- AIM OF THE TASK: The answer must consist of every line below that contains the word "surgical".

- DATASET EXCERPTS:
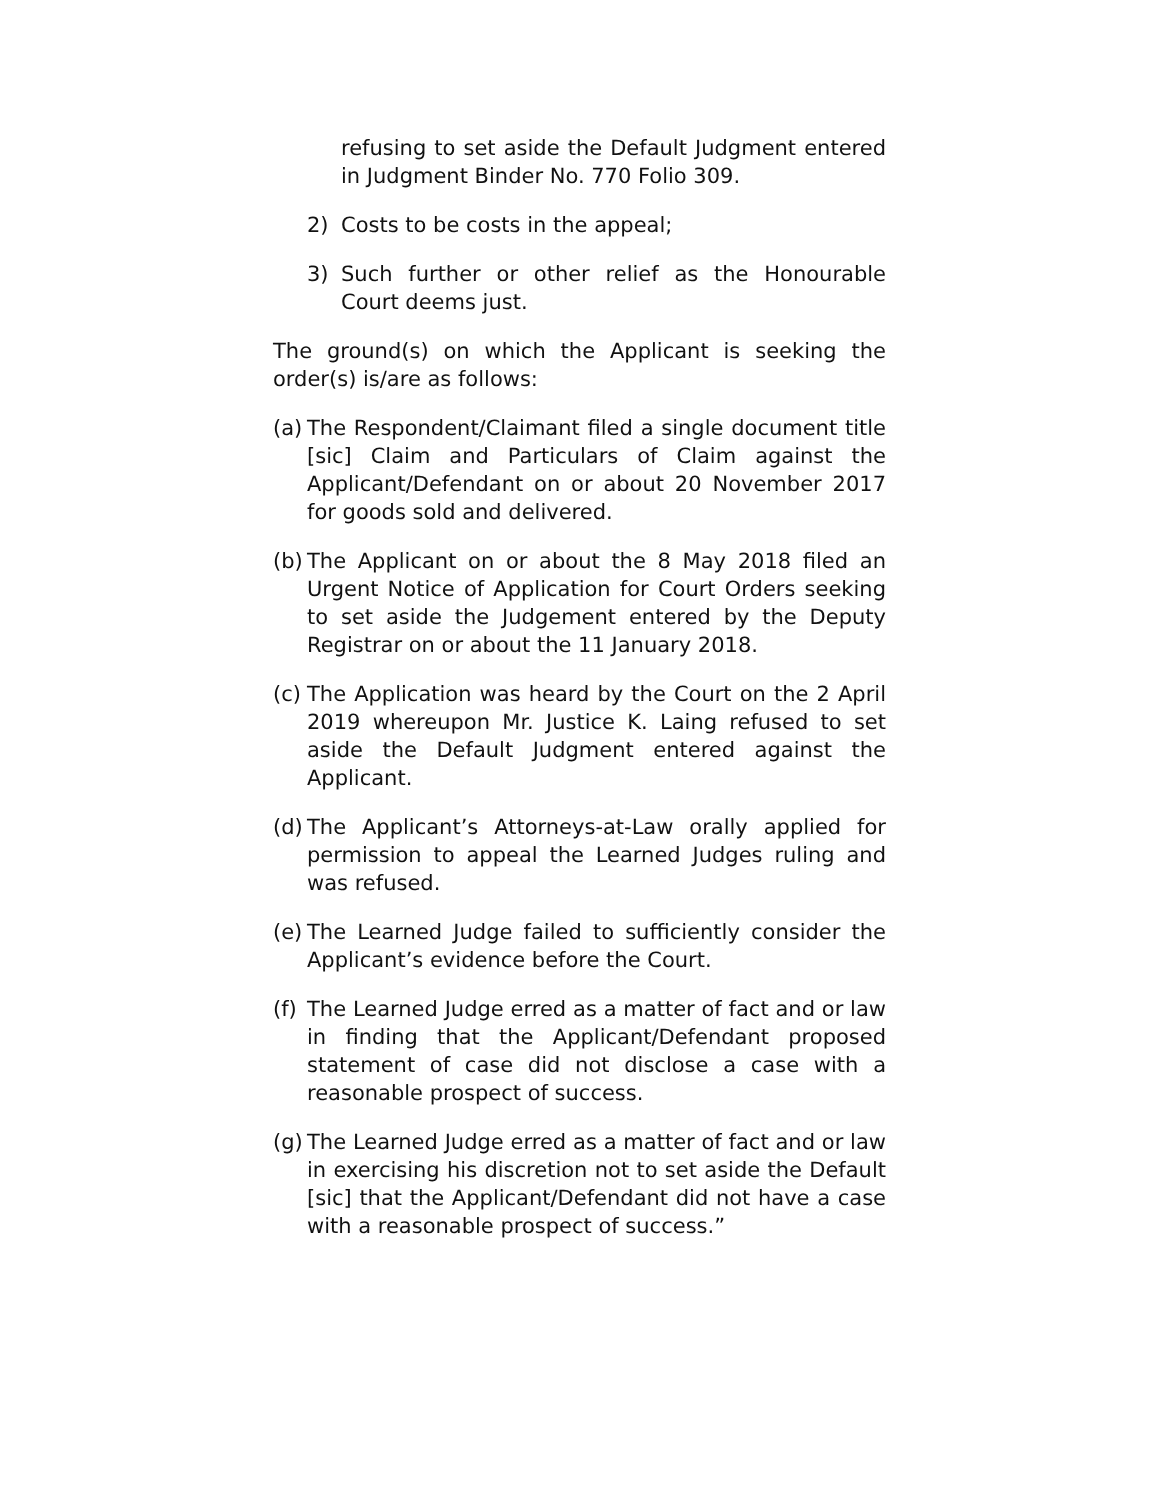refusing to set aside the Default Judgment entered in Judgment Binder No. 770 Folio 309.
2) Costs to be costs in the appeal;
3) Such further or other relief as the Honourable Court deems just.
The ground(s) on which the Applicant is seeking the order(s) is/are as follows:
(a) The Respondent/Claimant filed a single document title [sic] Claim and Particulars of Claim against the Applicant/Defendant on or about 20 November 2017 for goods sold and delivered.
(b) The Applicant on or about the 8 May 2018 filed an Urgent Notice of Application for Court Orders seeking to set aside the Judgement entered by the Deputy Registrar on or about the 11 January 2018.
(c) The Application was heard by the Court on the 2 April 2019 whereupon Mr. Justice K. Laing refused to set aside the Default Judgment entered against the Applicant.
(d) The Applicant’s Attorneys-at-Law orally applied for permission to appeal the Learned Judges ruling and was refused.
(e) The Learned Judge failed to sufficiently consider the Applicant’s evidence before the Court.
(f) The Learned Judge erred as a matter of fact and or law in finding that the Applicant/Defendant proposed statement of case did not disclose a case with a reasonable prospect of success.
(g) The Learned Judge erred as a matter of fact and or law in exercising his discretion not to set aside the Default [sic] that the Applicant/Defendant did not have a case with a reasonable prospect of success.”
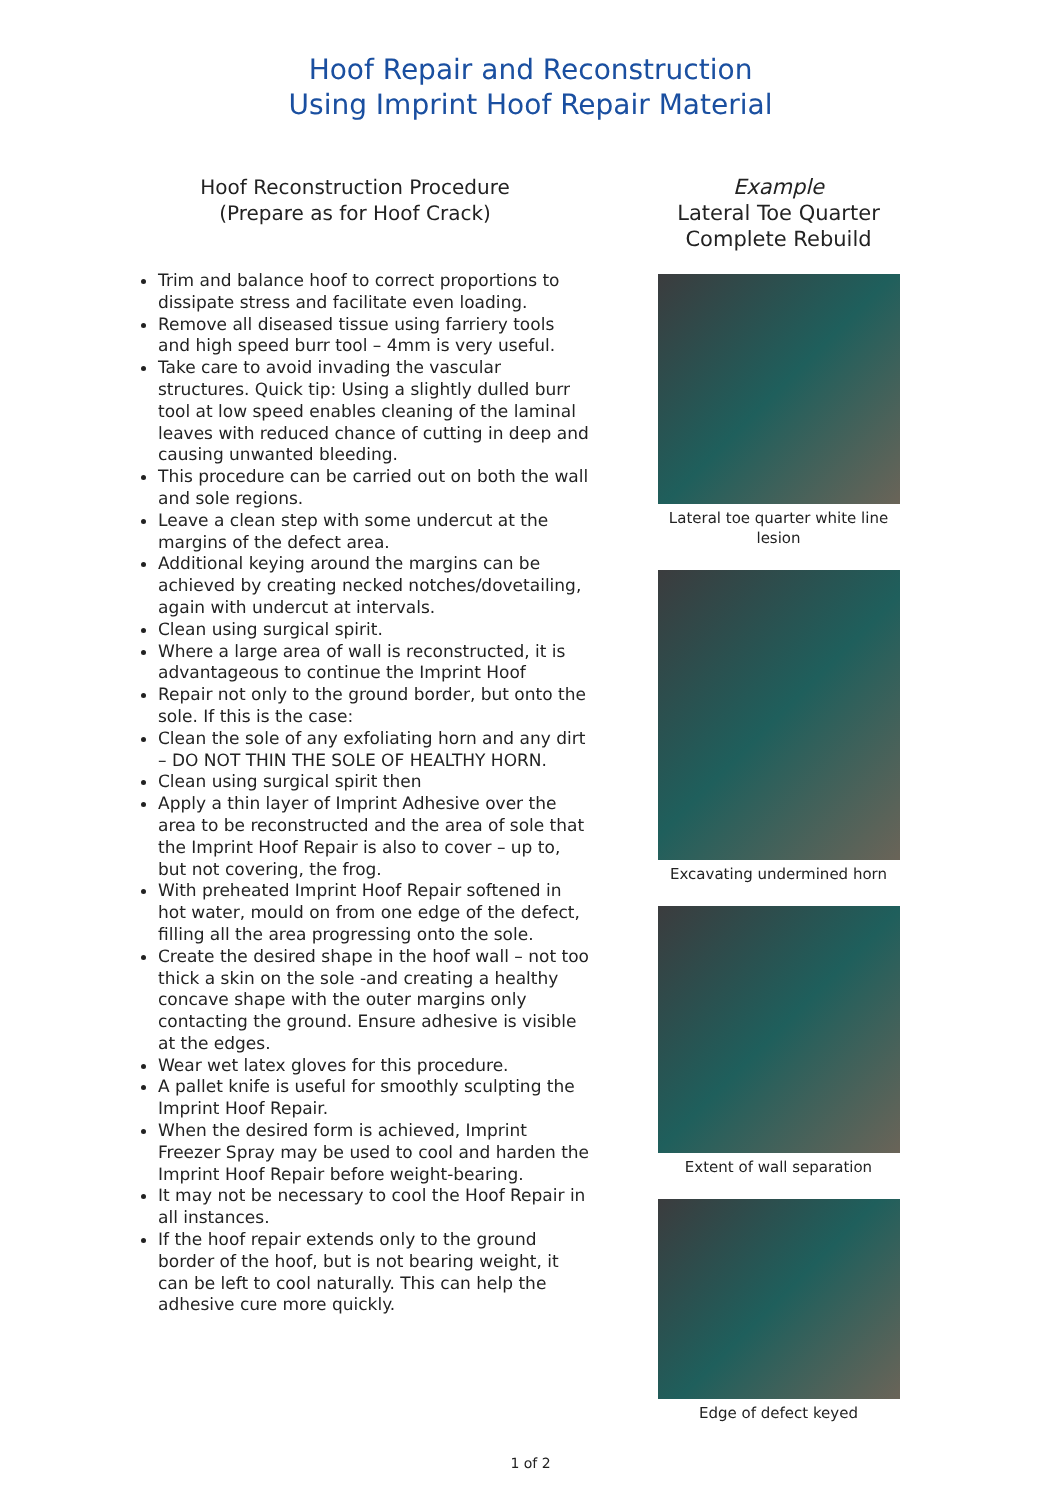Hoof Repair and Reconstruction
Using Imprint Hoof Repair Material
Hoof Reconstruction Procedure
(Prepare as for Hoof Crack)
Trim and balance hoof to correct proportions to dissipate stress and facilitate even loading.
Remove all diseased tissue using farriery tools and high speed burr tool – 4mm is very useful.
Take care to avoid invading the vascular structures. Quick tip: Using a slightly dulled burr tool at low speed enables cleaning of the laminal leaves with reduced chance of cutting in deep and causing unwanted bleeding.
This procedure can be carried out on both the wall and sole regions.
Leave a clean step with some undercut at the margins of the defect area.
Additional keying around the margins can be achieved by creating necked notches/dovetailing, again with undercut at intervals.
Clean using surgical spirit.
Where a large area of wall is reconstructed, it is advantageous to continue the Imprint Hoof
Repair not only to the ground border, but onto the sole. If this is the case:
Clean the sole of any exfoliating horn and any dirt – DO NOT THIN THE SOLE OF HEALTHY HORN.
Clean using surgical spirit then
Apply a thin layer of Imprint Adhesive over the area to be reconstructed and the area of sole that the Imprint Hoof Repair is also to cover – up to, but not covering, the frog.
With preheated Imprint Hoof Repair softened in hot water, mould on from one edge of the defect, filling all the area progressing onto the sole.
Create the desired shape in the hoof wall – not too thick a skin on the sole -and creating a healthy concave shape with the outer margins only contacting the ground. Ensure adhesive is visible at the edges.
Wear wet latex gloves for this procedure.
A pallet knife is useful for smoothly sculpting the Imprint Hoof Repair.
When the desired form is achieved, Imprint Freezer Spray may be used to cool and harden the Imprint Hoof Repair before weight-bearing.
It may not be necessary to cool the Hoof Repair in all instances.
If the hoof repair extends only to the ground border of the hoof, but is not bearing weight, it can be left to cool naturally. This can help the adhesive cure more quickly.
Example
Lateral Toe Quarter
Complete Rebuild
Lateral toe quarter white line lesion
Excavating undermined horn
Extent of wall separation
Edge of defect keyed
1 of 2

- EXPECTED ANSWER:
Clean using surgical spirit.
Clean using surgical spirit then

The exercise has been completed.